What to produce:
For every entry, output the exact wording.
[Start of Attachment]
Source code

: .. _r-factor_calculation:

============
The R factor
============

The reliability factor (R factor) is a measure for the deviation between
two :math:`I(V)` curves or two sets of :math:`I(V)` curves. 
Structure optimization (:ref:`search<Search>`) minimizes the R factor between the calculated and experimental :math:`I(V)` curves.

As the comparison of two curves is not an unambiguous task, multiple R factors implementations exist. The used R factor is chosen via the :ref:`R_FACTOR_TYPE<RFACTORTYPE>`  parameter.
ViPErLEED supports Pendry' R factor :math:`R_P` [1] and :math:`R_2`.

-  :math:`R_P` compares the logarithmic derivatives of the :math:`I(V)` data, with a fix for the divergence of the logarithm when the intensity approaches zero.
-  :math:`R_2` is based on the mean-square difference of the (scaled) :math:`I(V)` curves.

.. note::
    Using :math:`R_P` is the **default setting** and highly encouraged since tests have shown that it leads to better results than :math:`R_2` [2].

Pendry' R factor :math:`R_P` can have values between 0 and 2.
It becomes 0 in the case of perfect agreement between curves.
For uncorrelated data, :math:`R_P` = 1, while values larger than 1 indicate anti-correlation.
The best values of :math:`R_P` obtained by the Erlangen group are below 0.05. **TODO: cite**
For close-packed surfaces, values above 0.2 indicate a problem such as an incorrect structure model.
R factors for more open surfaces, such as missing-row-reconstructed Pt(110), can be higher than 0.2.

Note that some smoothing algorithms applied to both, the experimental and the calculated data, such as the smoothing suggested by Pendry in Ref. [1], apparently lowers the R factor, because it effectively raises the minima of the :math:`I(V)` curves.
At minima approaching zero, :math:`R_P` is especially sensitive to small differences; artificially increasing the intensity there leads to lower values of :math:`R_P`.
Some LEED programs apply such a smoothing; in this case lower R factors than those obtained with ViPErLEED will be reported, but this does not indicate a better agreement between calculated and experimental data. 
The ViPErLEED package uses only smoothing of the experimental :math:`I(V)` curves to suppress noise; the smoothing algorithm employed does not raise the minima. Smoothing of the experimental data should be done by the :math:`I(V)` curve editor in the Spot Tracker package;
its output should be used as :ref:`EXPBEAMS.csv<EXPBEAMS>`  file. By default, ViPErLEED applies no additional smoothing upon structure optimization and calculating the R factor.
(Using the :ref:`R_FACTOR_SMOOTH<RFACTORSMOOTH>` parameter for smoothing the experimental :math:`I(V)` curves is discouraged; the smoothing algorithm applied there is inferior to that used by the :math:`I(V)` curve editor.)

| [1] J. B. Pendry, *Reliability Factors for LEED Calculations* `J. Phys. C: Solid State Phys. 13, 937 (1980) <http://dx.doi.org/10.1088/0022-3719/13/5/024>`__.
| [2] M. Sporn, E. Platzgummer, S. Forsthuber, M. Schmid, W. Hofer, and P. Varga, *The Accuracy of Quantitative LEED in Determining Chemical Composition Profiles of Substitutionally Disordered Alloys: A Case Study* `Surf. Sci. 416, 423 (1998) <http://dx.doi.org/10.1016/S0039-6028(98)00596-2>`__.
[End of Attachment]
Expected answer:
Source code

: .. _r-factor_calculation:

============
The R factor
============

The reliability factor (R factor) is a measure for the deviation between
two :math:`I(V)` curves or two sets of :math:`I(V)` curves. 
Structure optimization (:ref:`search<Search>`) minimizes the R factor between the calculated and experimental :math:`I(V)` curves.

As the comparison of two curves is not an unambiguous task, multiple R factors implementations exist. The used R factor is chosen via the :ref:`R_FACTOR_TYPE<RFACTORTYPE>`  parameter.
ViPErLEED supports Pendry' R factor :math:`R_P` [1] and :math:`R_2`.

-  :math:`R_P` compares the logarithmic derivatives of the :math:`I(V)` data, with a fix for the divergence of the logarithm when the intensity approaches zero.
-  :math:`R_2` is based on the mean-square difference of the (scaled) :math:`I(V)` curves.

.. note::
    Using :math:`R_P` is the **default setting** and highly encouraged since tests have shown that it leads to better results than :math:`R_2` [2].

Pendry' R factor :math:`R_P` can have values between 0 and 2.
It becomes 0 in the case of perfect agreement between curves.
For uncorrelated data, :math:`R_P` = 1, while values larger than 1 indicate anti-correlation.
The best values of :math:`R_P` obtained by the Erlangen group are below 0.05. **TODO: cite**
For close-packed surfaces, values above 0.2 indicate a problem such as an incorrect structure model.
R factors for more open surfaces, such as missing-row-reconstructed Pt(110), can be higher than 0.2.

Note that some smoothing algorithms applied to both, the experimental and the calculated data, such as the smoothing suggested by Pendry in Ref. [1], apparently lowers the R factor, because it effectively raises the minima of the :math:`I(V)` curves.
At minima approaching zero, :math:`R_P` is especially sensitive to small differences; artificially increasing the intensity there leads to lower values of :math:`R_P`.
Some LEED programs apply such a smoothing; in this case lower R factors than those obtained with ViPErLEED will be reported, but this does not indicate a better agreement between calculated and experimental data. 
The ViPErLEED package uses only smoothing of the experimental :math:`I(V)` curves to suppress noise; the smoothing algorithm employed does not raise the minima. Smoothing of the experimental data should be done by the :math:`I(V)` curve editor in the Spot Tracker package;
its output should be used as :ref:`EXPBEAMS.csv<EXPBEAMS>`  file. By default, ViPErLEED applies no additional smoothing upon structure optimization and calculating the R factor.
(Using the :ref:`R_FACTOR_SMOOTH<RFACTORSMOOTH>` parameter for smoothing the experimental :math:`I(V)` curves is discouraged; the smoothing algorithm applied there is inferior to that used by the :math:`I(V)` curve editor.)

| [1] J. B. Pendry, *Reliability Factors for LEED Calculations* `J. Phys. C: Solid State Phys. 13, 937 (1980) <http://dx.doi.org/10.1088/0022-3719/13/5/024>`__.
| [2] M. Sporn, E. Platzgummer, S. Forsthuber, M. Schmid, W. Hofer, and P. Varga, *The Accuracy of Quantitative LEED in Determining Chemical Composition Profiles of Substitutionally Disordered Alloys: A Case Study* `Surf. Sci. 416, 423 (1998) <http://dx.doi.org/10.1016/S0039-6028(98)00596-2>`__.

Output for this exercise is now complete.